Et puis que de toute façon, elle ne trouvait plus son vagin sous sa graisse. Que ça ne servirait à rien de lui faire des cunnilingus parce qu’elle ne voit pas ses partenaires derrière ses seins. (je peux vous dire en tant que grosse avec une chatte, c’est pas tout à fait comme ça que ça se passe). Ça, c’est là, tout le temps, partout. Que ce soit sous couvert d’humour ou quand on se fait jeter sur les applis de rencontre. On est touché-e indépendamment de notre genre mais, comme l’illustre cet exemple, sexisme et grossophobie font bon ménage pour faire des femmes et personnes lues comme telles des imbaisables, des indésirables. Dur de ne pas intérioriser le message. Dur de trouver des partenaires quand t’es pas sur le marché de la bonne meuf. Chaque fois qu’on baise, on résiste, on existe. Pendant que cette question de la désirabilité nous taraude et se traduit pour beaucoup par une misère affective et/ou sexuelle. Sans compter les remarques que beaucoup subissent de la part de partenaires amoureux-ses et/ou sexuel-les. En écrivant ces mots, j’ai encore des frissons qui se mêlent à la nausée au souvenir des années de souffrance et de rejet jusqu’à mes 29 ans.

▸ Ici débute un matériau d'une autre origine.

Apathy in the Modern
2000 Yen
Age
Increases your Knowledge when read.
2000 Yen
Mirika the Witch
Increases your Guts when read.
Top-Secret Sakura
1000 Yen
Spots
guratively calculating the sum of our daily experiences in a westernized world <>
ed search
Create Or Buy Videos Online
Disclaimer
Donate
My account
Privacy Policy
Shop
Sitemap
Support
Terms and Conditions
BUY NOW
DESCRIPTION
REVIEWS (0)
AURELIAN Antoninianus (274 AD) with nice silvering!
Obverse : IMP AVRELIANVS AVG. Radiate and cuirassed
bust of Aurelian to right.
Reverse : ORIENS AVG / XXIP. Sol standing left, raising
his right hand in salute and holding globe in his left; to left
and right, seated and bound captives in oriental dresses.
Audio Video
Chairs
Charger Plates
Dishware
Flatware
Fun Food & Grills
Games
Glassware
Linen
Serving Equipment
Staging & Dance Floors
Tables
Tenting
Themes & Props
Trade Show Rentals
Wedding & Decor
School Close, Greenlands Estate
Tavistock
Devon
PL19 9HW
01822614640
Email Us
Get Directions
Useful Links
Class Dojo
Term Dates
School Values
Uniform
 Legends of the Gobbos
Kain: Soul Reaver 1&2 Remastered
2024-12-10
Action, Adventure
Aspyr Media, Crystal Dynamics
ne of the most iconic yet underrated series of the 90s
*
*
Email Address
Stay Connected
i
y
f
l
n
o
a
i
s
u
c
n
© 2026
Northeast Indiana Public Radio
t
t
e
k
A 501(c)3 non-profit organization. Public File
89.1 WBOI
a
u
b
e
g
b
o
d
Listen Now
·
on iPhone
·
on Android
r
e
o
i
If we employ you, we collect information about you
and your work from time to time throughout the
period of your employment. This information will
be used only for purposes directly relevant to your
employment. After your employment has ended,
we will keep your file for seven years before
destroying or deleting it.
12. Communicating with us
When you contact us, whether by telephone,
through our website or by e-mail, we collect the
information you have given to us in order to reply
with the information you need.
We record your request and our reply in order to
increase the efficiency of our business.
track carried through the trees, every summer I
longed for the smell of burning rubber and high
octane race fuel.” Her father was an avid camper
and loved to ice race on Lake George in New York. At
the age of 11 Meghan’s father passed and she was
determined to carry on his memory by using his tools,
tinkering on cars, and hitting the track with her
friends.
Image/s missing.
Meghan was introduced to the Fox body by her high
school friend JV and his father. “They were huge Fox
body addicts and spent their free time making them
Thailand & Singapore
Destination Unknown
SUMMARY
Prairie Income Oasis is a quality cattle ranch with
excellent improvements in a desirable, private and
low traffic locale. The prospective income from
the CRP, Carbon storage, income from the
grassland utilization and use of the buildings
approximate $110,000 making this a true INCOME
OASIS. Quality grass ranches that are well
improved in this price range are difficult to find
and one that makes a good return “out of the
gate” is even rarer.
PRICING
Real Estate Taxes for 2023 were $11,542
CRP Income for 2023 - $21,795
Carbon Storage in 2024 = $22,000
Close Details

L’humour sur les personnes grosses n’est pas anodin. Il est oppressif. Il est violent. Ça peut aller de ce genre de blagues sur notre non-désirabilité à celles qui consistent à limiter des personnages publics (souvent détestables) à leur poids, comme si ça nous épargnait toute critique plus développée. J’entends de plus en plus dire des trucs genre « eh, gros-se, viens pas avec des arguments comme ça », « eh, gros-se, tu traînes » adressés aussi à des minces, mais souvent avec une connotation dégradante.

Nous ne sommes pas vos insultes. Gros-se, mince, petit-e, grand-e sont des descriptifs. Gros-se n’est pas un synonyme pour tous les préjugés que vous avez sur les personnes non-minces. Nous sommes des personnes. Nous vivons des discriminations et limitations spécifiques liées à notre poids. Nous sommes gros-ses. Nous n’allons pas disparaître pour vous faire plaisir. Gros-se mais pas nécessairement au régime. Gros-se et endurant-e, résistant-e, présent-e.